Page-level text extractions:
......
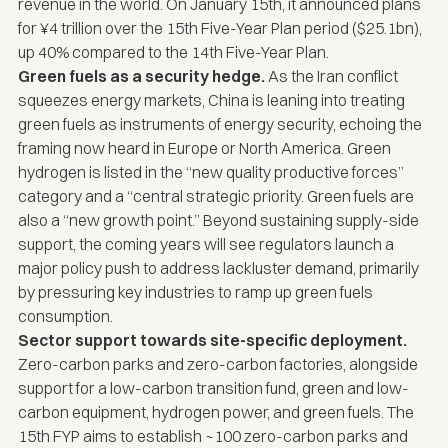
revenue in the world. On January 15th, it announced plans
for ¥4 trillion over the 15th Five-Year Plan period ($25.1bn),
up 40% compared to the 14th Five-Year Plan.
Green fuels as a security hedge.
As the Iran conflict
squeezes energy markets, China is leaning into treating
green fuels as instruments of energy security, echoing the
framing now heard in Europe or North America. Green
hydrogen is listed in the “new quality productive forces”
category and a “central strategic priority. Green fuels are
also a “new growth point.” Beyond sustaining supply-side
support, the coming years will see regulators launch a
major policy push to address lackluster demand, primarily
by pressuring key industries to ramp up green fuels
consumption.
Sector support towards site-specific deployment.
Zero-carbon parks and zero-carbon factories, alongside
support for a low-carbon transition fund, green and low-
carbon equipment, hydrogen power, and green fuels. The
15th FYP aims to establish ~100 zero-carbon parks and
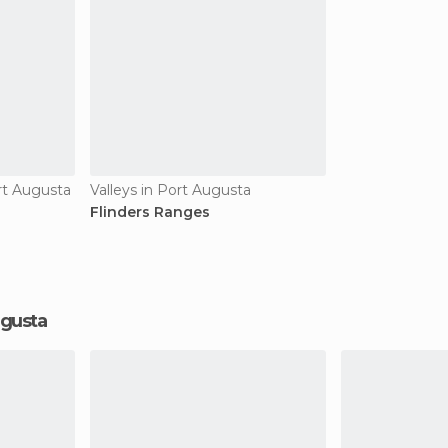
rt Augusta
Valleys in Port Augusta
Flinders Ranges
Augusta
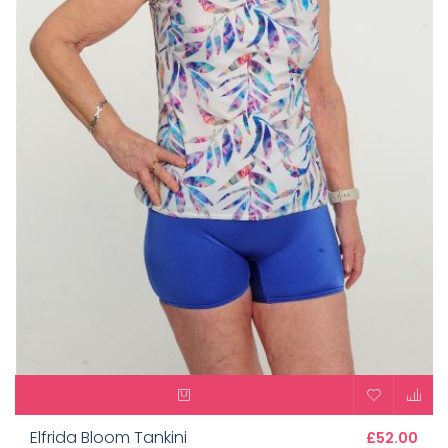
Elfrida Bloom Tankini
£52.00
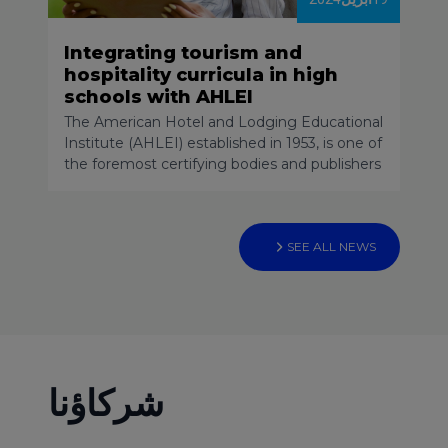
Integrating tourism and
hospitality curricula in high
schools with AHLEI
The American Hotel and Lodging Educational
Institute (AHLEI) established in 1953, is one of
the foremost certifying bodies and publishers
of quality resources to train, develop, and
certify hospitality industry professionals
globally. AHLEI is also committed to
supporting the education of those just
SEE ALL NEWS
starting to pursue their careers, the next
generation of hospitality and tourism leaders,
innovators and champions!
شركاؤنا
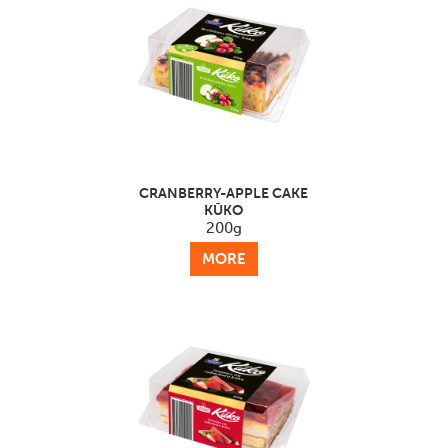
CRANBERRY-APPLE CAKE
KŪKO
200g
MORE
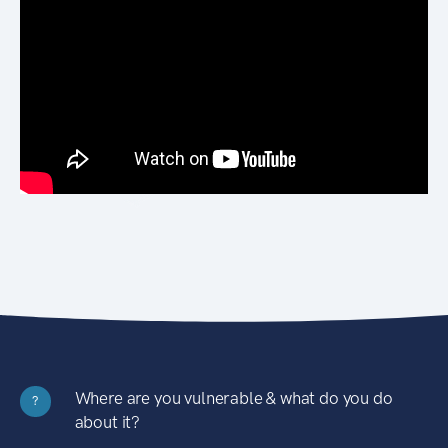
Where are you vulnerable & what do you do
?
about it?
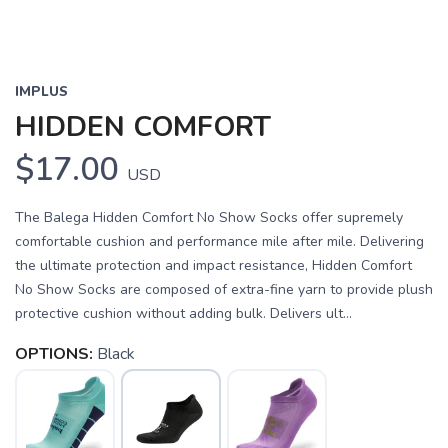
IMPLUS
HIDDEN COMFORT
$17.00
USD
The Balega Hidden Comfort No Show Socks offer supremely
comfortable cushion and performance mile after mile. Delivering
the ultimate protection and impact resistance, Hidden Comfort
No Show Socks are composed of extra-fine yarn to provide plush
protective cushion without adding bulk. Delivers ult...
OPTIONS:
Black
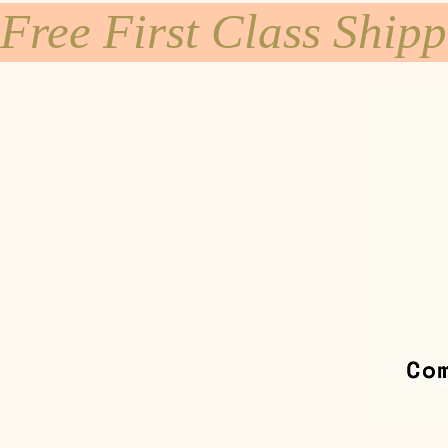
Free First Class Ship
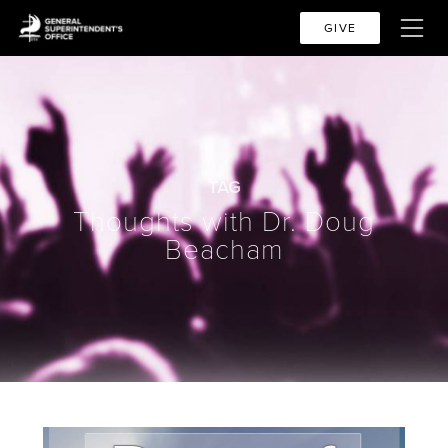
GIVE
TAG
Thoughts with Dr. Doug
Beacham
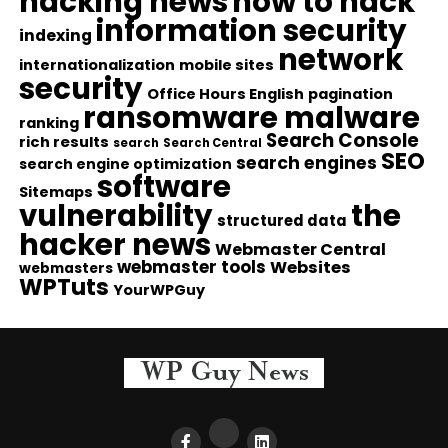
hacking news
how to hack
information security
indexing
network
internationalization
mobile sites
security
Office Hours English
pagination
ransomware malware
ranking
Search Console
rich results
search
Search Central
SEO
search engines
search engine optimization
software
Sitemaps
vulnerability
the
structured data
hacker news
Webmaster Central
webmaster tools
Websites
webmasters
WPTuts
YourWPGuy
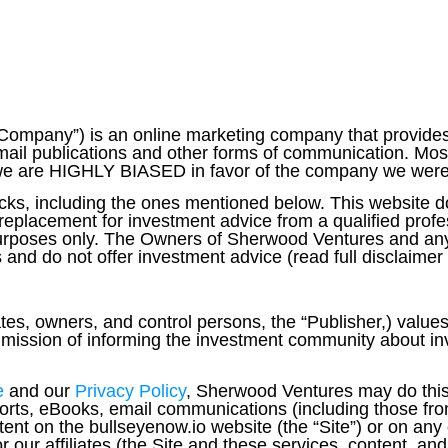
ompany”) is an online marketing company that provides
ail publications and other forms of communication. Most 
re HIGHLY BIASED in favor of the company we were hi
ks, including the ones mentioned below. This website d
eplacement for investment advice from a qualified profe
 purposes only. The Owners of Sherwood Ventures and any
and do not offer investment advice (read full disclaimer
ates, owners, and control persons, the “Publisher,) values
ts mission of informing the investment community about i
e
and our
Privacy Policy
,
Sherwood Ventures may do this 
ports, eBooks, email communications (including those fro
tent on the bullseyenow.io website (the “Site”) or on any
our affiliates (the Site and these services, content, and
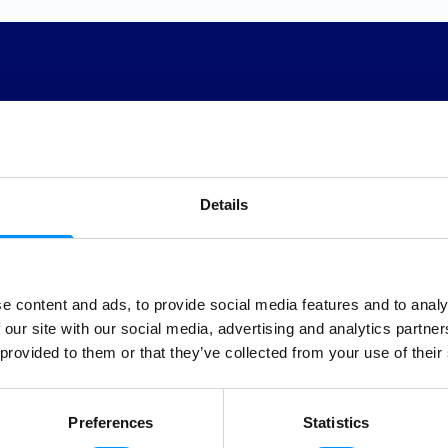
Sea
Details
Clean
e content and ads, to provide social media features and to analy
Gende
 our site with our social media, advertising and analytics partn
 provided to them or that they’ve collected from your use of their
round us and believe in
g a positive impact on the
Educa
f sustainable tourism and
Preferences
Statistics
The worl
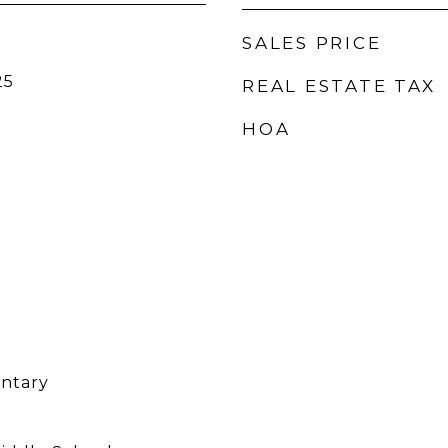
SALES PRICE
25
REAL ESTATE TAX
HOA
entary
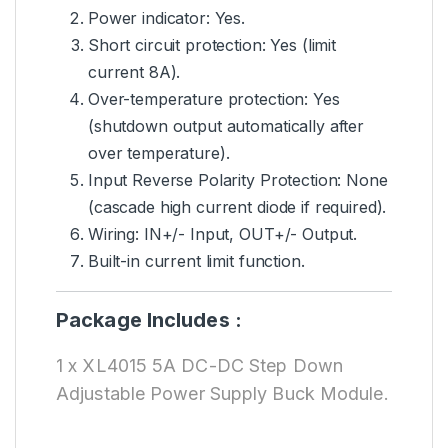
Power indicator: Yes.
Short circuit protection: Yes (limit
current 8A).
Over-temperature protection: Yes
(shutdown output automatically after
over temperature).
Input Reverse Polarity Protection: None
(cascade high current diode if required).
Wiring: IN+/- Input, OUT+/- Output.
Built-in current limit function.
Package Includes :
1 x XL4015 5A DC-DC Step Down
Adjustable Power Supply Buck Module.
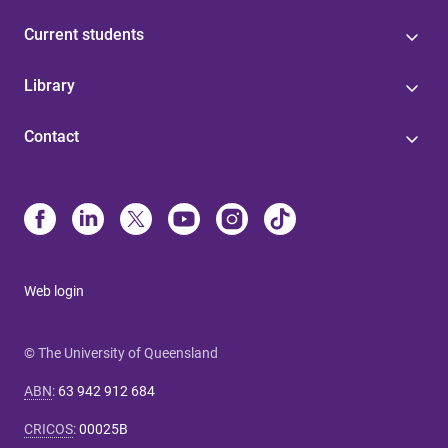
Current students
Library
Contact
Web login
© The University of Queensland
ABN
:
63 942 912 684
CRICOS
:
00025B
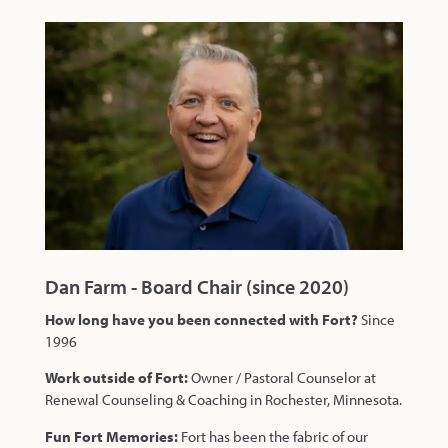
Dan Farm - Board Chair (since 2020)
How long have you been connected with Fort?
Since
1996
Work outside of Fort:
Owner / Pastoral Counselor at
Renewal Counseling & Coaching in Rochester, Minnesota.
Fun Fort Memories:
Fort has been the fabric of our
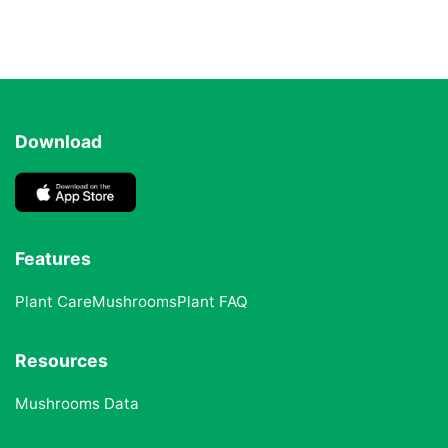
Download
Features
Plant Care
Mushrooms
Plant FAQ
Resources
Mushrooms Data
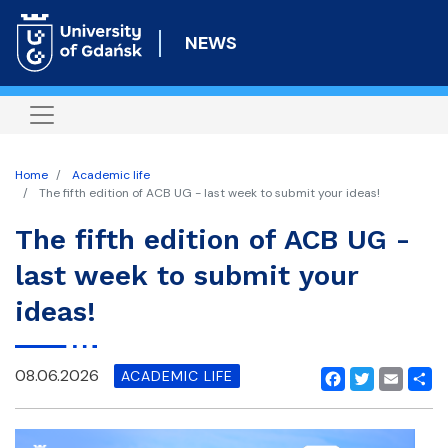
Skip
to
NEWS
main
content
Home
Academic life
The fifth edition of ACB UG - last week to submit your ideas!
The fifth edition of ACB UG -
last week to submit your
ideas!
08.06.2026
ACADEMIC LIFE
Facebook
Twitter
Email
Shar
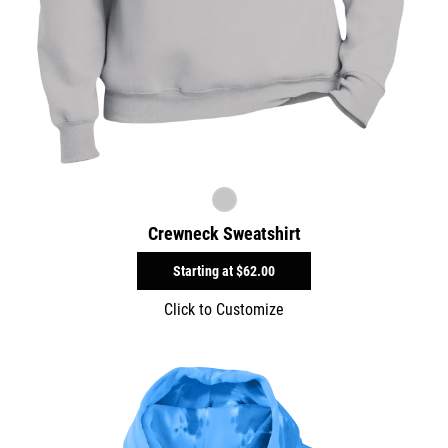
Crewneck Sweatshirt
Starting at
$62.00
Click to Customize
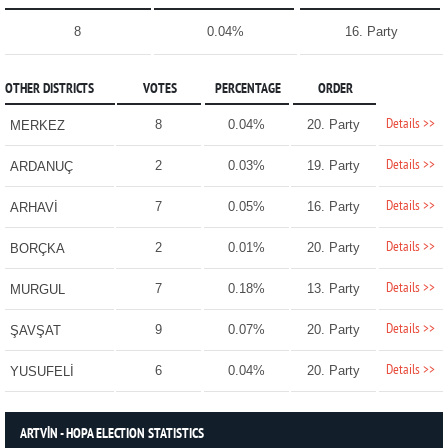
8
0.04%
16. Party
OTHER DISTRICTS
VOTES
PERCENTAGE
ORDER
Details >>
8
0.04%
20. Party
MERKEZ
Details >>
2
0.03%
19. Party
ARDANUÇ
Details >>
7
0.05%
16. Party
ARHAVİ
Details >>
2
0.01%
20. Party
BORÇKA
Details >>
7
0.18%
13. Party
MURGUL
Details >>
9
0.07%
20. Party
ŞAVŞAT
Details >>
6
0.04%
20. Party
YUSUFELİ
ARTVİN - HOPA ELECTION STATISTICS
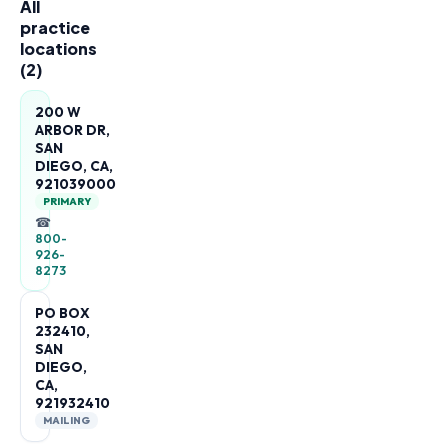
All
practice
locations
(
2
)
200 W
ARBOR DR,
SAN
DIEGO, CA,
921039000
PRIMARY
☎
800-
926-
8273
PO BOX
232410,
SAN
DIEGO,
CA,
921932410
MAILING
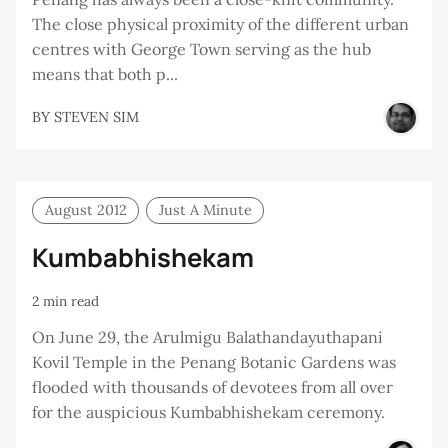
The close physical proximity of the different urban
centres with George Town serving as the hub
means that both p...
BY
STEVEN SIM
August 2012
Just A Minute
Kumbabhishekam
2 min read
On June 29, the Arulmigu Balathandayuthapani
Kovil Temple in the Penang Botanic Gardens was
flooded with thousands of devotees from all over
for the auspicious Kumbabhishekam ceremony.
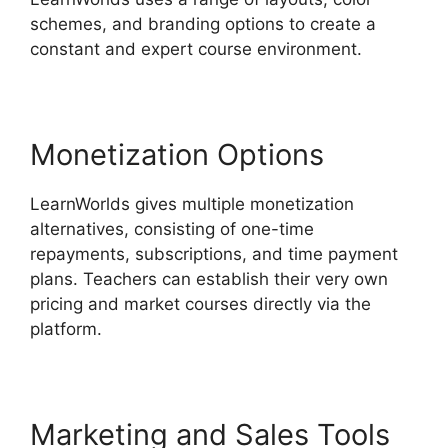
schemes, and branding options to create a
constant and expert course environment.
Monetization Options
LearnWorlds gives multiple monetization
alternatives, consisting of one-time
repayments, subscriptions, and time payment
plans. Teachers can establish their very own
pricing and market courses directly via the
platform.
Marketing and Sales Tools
......
Please reproduce the lines from the start of the records through the line that contains "squeezes energy markets, China", inclusive, unchanged and without the pictures.

== Response ==
revenue in the world. On January 15th, it announced plans
for ¥4 trillion over the 15th Five-Year Plan period ($25.1bn),
up 40% compared to the 14th Five-Year Plan.
Green fuels as a security hedge.
As the Iran conflict
squeezes energy markets, China is leaning into treating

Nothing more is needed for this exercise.